● SELECTED EXTRACT
From one cemetery to the other, and vice versa
In fact, part of my epiphany took place some time before in another Parisian cemetery, Montparnasse, in front of the tomb of Julio Cortázar, a must for an admiring reader. His name, as well as the names of his two beloved wives, 11 are carved in an informal Roman capital letter (typical of that cemetery) on the horizontal face of the white stone platform. As the tomb is not very high off the ground, it offers visitors an angle of view of the names that allows them to scrutinise the dark marks left by time and the accumulation of dust inside the letters. In this way, the angles at which the inner faces of the signs meet are more pronounced and produce the illusion of a Tuscan letter, with bifurcated serifs. In fact, thanks to the high contrast in tone between the engraving and the stone, it is easy to imagine that the letters J U L I C T are made directly in the Tuscan style.
At this angle of the photo, the upper serifs are visually more dominant than the lower ones, but if one stands at the opposite angle, the relationship is reversed. This also suggests the hypothesis that the resulting three-dimensionality of an epigraphic inscription allows a moving reader to witness the subtle (yet fantastic) transformation of its inner anatomy as his point of view changes. Lapidary epitaphs are the monumental form of lead type. That which evokes the perennial is engraved with relief.
Clearly the Tuscan are letters in themselves, not evocations of other letters. Borrowing Eric Gill’s phrase: they are things, not images of things. And they have long since earned their place among the decorative genres. But where did they come from, and what was the first example?

[Transcribed page contents]
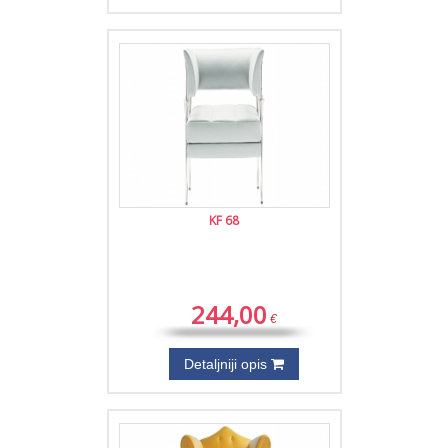
KF 68
244,00
€
Detaljniji opis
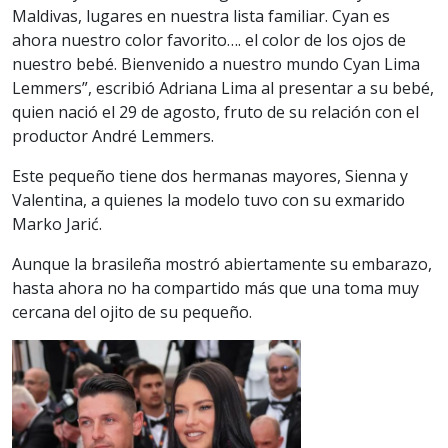
Maldivas, lugares en nuestra lista familiar. Cyan es
ahora nuestro color favorito…. el color de los ojos de
nuestro bebé. Bienvenido a nuestro mundo Cyan Lima
Lemmers”, escribió Adriana Lima al presentar a su bebé,
quien nació el 29 de agosto, fruto de su relación con el
productor André Lemmers.
Este pequeño tiene dos hermanas mayores, Sienna y
Valentina, a quienes la modelo tuvo con su exmarido
Marko Jarić.
Aunque la brasileña mostró abiertamente su embarazo,
hasta ahora no ha compartido más que una toma muy
cercana del ojito de su pequeño.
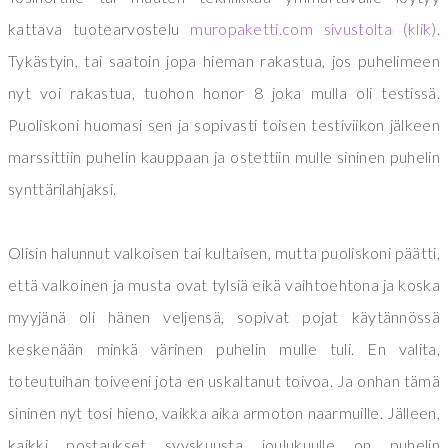
kattava tuotearvostelu
muropaketti.com sivustolta (klik)
.
Tykästyin, tai saatoin jopa hieman rakastua, jos puhelimeen
nyt voi rakastua, tuohon honor 8 joka mulla oli testissä.
Puoliskoni huomasi sen ja sopivasti toisen testiviikon jälkeen
marssittiin puhelin kauppaan ja ostettiin mulle sininen puhelin
synttärilahjaksi.
Olisin halunnut valkoisen tai kultaisen, mutta puoliskoni päätti,
että valkoinen ja musta ovat tylsiä eikä vaihtoehtona ja koska
myyjänä oli hänen veljensä, sopivat pojat käytännössä
keskenään minkä värinen puhelin mulle tuli. En valita,
toteutuihan toiveeni jota en uskaltanut toivoa. Ja onhan tämä
sini
nen nyt tosi hieno, vaikka aika armoton naarmuille.
Jälleen,
kaikki postaukset syyskuusta joulukuulle on puhelin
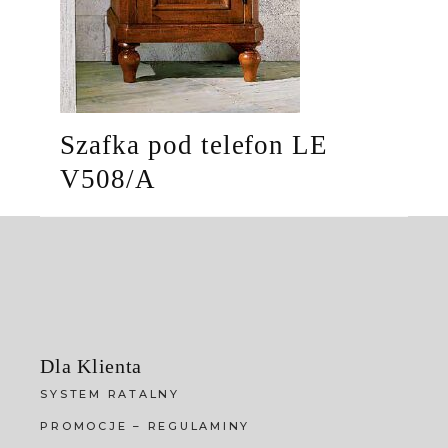
Szafka pod telefon LE
V508/A
Dla Klienta
SYSTEM RATALNY
PROMOCJE – REGULAMINY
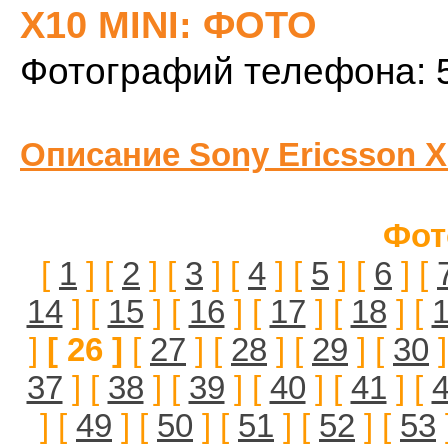
X10 MINI: ФОТО
Фотографий телефона: 
Описание Sony Ericsson X
Фот
[
1
] [
2
] [
3
] [
4
] [
5
] [
6
] [
14
] [
15
] [
16
] [
17
] [
18
] [
]
[ 26 ]
[
27
] [
28
] [
29
] [
30
]
37
] [
38
] [
39
] [
40
] [
41
] [
] [
49
] [
50
] [
51
] [
52
] [
53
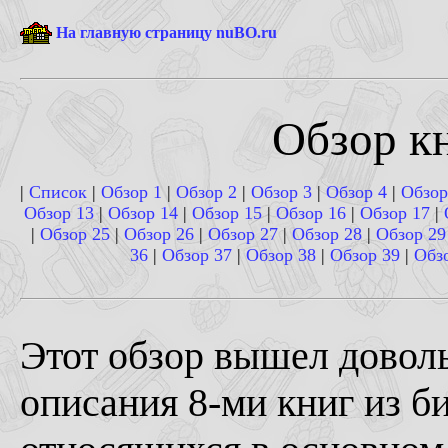
На главную страницу nuBO.ru
Обзор кн
|
Список
|
Обзор 1
|
Обзор 2
|
Обзор 3
|
Обзор 4
|
Обзор
Обзор 13
|
Обзор 14
|
Обзор 15
|
Обзор 16
|
Обзор 17
|
|
Обзор 25
|
Обзор 26
|
Обзор 27
|
Обзор 28
|
Обзор 29
36
|
Обзор 37
|
Обзор 38
|
Обзор 39
|
Обз
Этот обзор вышел довол
описания 8-ми книг из б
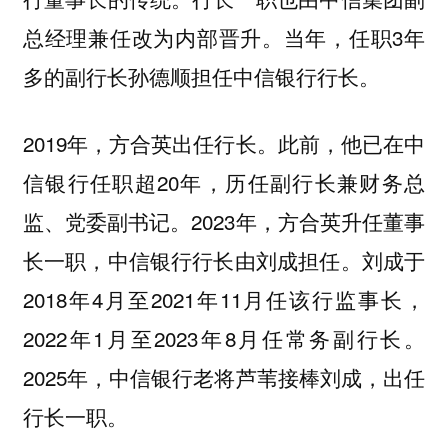
总经理兼任改为内部晋升。当年，任职3年
多的副行长孙德顺担任中信银行行长。
2019年，方合英出任行长。此前，他已在中
信银行任职超20年，历任副行长兼财务总
监、党委副书记。2023年，方合英升任董事
长一职，中信银行行长由刘成担任。刘成于
2018年4月至2021年11月任该行监事长，
2022年1月至2023年8月任常务副行长。
2025年，中信银行老将芦苇接棒刘成，出任
行长一职。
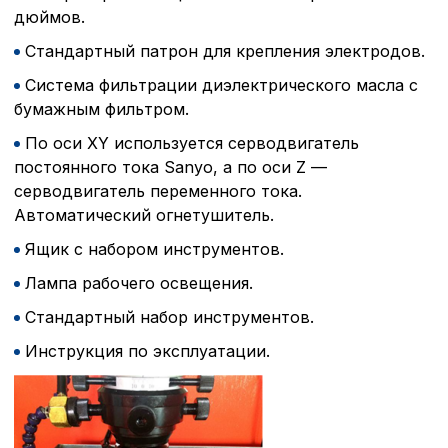
дюймов.
Стандартный патрон для крепления электродов.
Система фильтрации диэлектрического масла с
бумажным фильтром.
По оси XY используется серводвигатель
постоянного тока Sanyo, а по оси Z —
серводвигатель переменного тока.
Автоматический огнетушитель.
Ящик с набором инструментов.
Лампа рабочего освещения.
Стандартный набор инструментов.
Инструкция по эксплуатации.
Политика в отнош
обработки сookies
Настройте параметры и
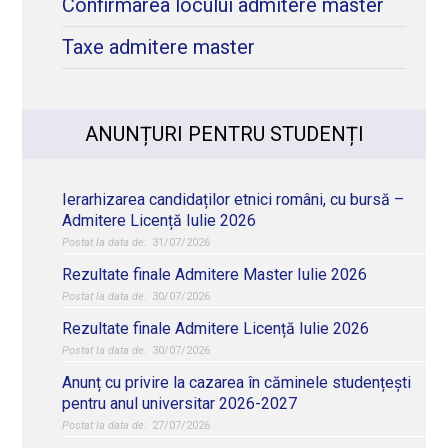
Confirmarea locului admitere master
Taxe admitere master
ANUNȚURI PENTRU STUDENȚI
Ierarhizarea candidaților etnici români, cu bursă –
Admitere Licență Iulie 2026
31/07/2026
Rezultate finale Admitere Master Iulie 2026
30/07/2026
Rezultate finale Admitere Licență Iulie 2026
30/07/2026
Anunț cu privire la cazarea în căminele studențești
pentru anul universitar 2026-2027
27/07/2026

● TRY IT
Retype everything in the passage on the lettering of Julio Cortázar's tomb from "Clearly the Tuscan" down to "the first example?".

● EXERCISE OUTPUT
Clearly the Tuscan are letters in themselves, not evocations of other letters. Borrowing Eric Gill’s phrase: they are things, not images of things. And they have long since earned their place among the decorative genres. But where did they come from, and what was the first example?